The study, described in the current issue of Science, entailed analysis of genetic variation in European and American western corn rootworm populations, specifically at eight microsatellite loci within their DNA.
Molecular biologist Kyung Seok Kim of ARS’ Corn Insects and Crop Genetics Research Unit in Ames, Iowa, developed the microsatellite DNA markers needed for the study.
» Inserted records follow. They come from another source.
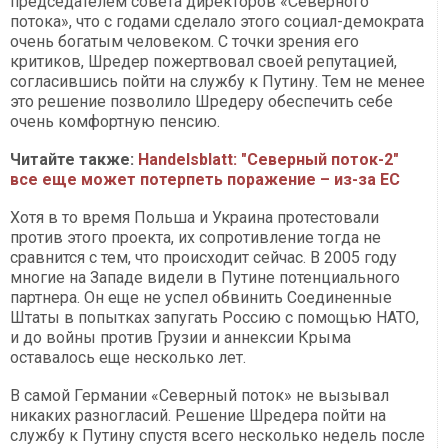
председателем совета директоров «Северного
потока», что с годами сделало этого социал-демократа
очень богатым человеком. С точки зрения его
критиков, Шредер пожертвовал своей репутацией,
согласившись пойти на службу к Путину. Тем не менее
это решение позволило Шредеру обеспечить себе
очень комфортную пенсию.
Читайте также:
Handelsblatt: "Северный поток-2"
все еще может потерпеть поражение – из-за ЕС
Хотя в то время Польша и Украина протестовали
против этого проекта, их сопротивление тогда не
сравнится с тем, что происходит сейчас. В 2005 году
многие на Западе видели в Путине потенциального
партнера. Он еще не успел обвинить Соединенные
Штаты в попытках запугать Россию с помощью НАТО,
и до войны против Грузии и аннексии Крыма
оставалось еще несколько лет.
В самой Германии «Северный поток» не вызывал
никаких разногласий. Решение Шредера пойти на
службу к Путину спустя всего несколько недель после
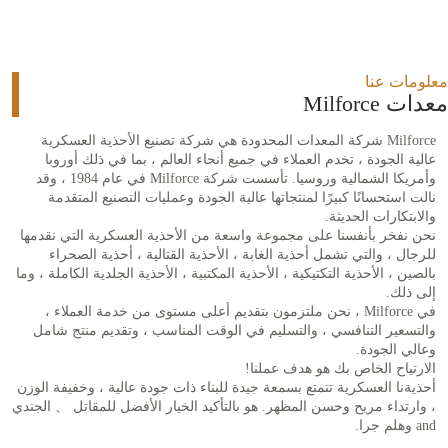
معلومات عنا
معدات Milforce
Milforce شركة المعدات المحدودة هي شركة تصنيع الأحذية العسكرية
عالية الجودة ، تخدم العملاء في جميع أنحاء العالم ، بما في ذلك أوروبا
وأمريكا الشمالية وروسيا. تأسست شركة Milforce في عام 1984 ، وقد
نالت استحسانًا كبيرًا لمنتجاتها عالية الجودة وعمليات التصنيع المتقدمة
والابتكارات الحديثة.
نحن نفخر بأنفسنا على مجموعة واسعة من الأحذية العسكرية التي نقدمها
للرجال ، والتي تشمل أحذية الغابة ، الأحذية القتالية ، أحذية الصحراء
بالصين ، الأحذية التكتيكية ، الأحذية المكتبية ، الأحذية الجلدية الكاملة ، وما
إلى ذلك.
في Milforce ، نحن ملتزمون بتقديم أعلى مستوى من خدمة العملاء ،
والتسعير التنافسي ، والتسليم في الوقت المناسب ، وتقديم منتج شامل
وعالي الجودة.
الارتياح الخاص بك هو هدف عملنا!
أحذيةنا العسكرية تتمتع بسمعة جيدة للبناء ذات جودة عالية ، وخفيفة الوزن
، وارتداء مريح وحسن المظهر. هو بالتأكيد الخيار الأفضل للمقاتل 、 الجندي
and وهلم جرا.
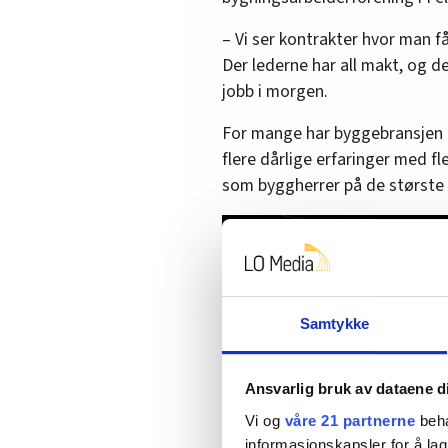
– Vi ser kontrakter hvor man f
Der lederne har all makt, og de
jobb i morgen.
For mange har byggebransjen bl
flere dårlige erfaringer med f
som byggherrer på de største 
Samtykke
Ansvarlig bruk av dataene d
Vi og
våre 21 partnerne
beha
informasjonskapsler for å lag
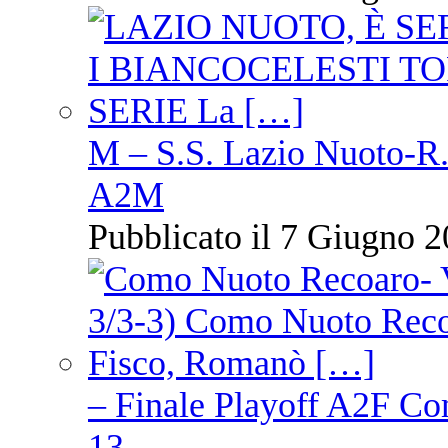
M – S.S. Lazio Nuoto-R.N
A2M
Pubblicato il 7 Giugno 2
– Finale Playoff A2F C
13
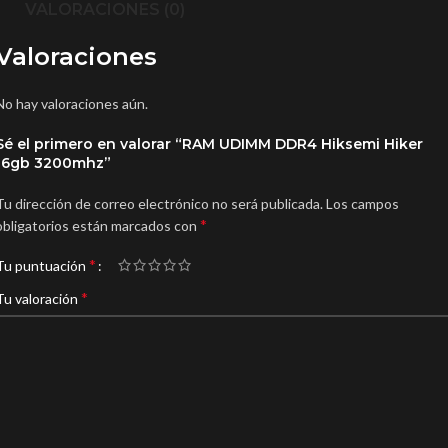
VALORACIONES (0)
Valoraciones
No hay valoraciones aún.
Sé el primero en valorar “RAM UDIMM DDR4 Hiksemi Hiker
16gb 3200mhz”
Tu dirección de correo electrónico no será publicada.
Los campos
*
obligatorios están marcados con
*
Tu puntuación
*
Tu valoración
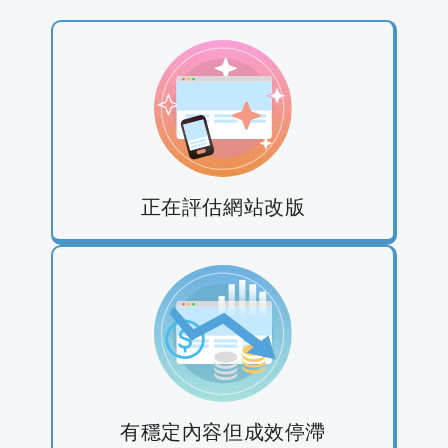
正在評估網站改版
有穩定內容但成效停滯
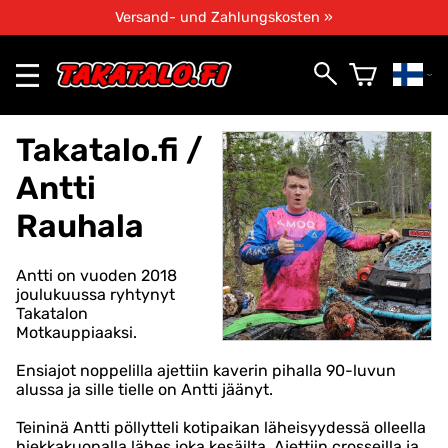
Versand- und Zahlungskosten »
Takatalo.fi /
Antti
Rauhala
Antti on vuoden 2018
joulukuussa ryhtynyt
Takatalon
Motkauppiaaksi.
Ensiajot noppelilla ajettiin kaverin pihalla 90-luvun
alussa ja sille tielle on Antti jäänyt.
Teininä Antti pöllytteli kotipaikan läheisyydessä olleella
hiekkakuopalla lähes joka kesäilta. Ajettiin crosseilla ja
His work and ARS cooperation with INRA accelerated the research findings by about a year.
ARS is the U.S. Department of Agriculture’s chief scientific research agency.
Western corn rootworms cost U.S. growers about $1 billion annually in yield losses and control measures. Young larvae feed on root hairs and small roots, while larger larvae feed on primary roots.
Kim explained that the pests are usually most easily controlled by rotating crops between corn and soybean. Eggs laid in corn hatch during the soybean phase, depriving the pests of suitable food.
He added that the findings also bear significance because of the emergence of a new variant of the western corn rootworm in the United States that lays its eggs in soybeans and whose offspring hatch in corn. This variant has not yet been detected in Europe.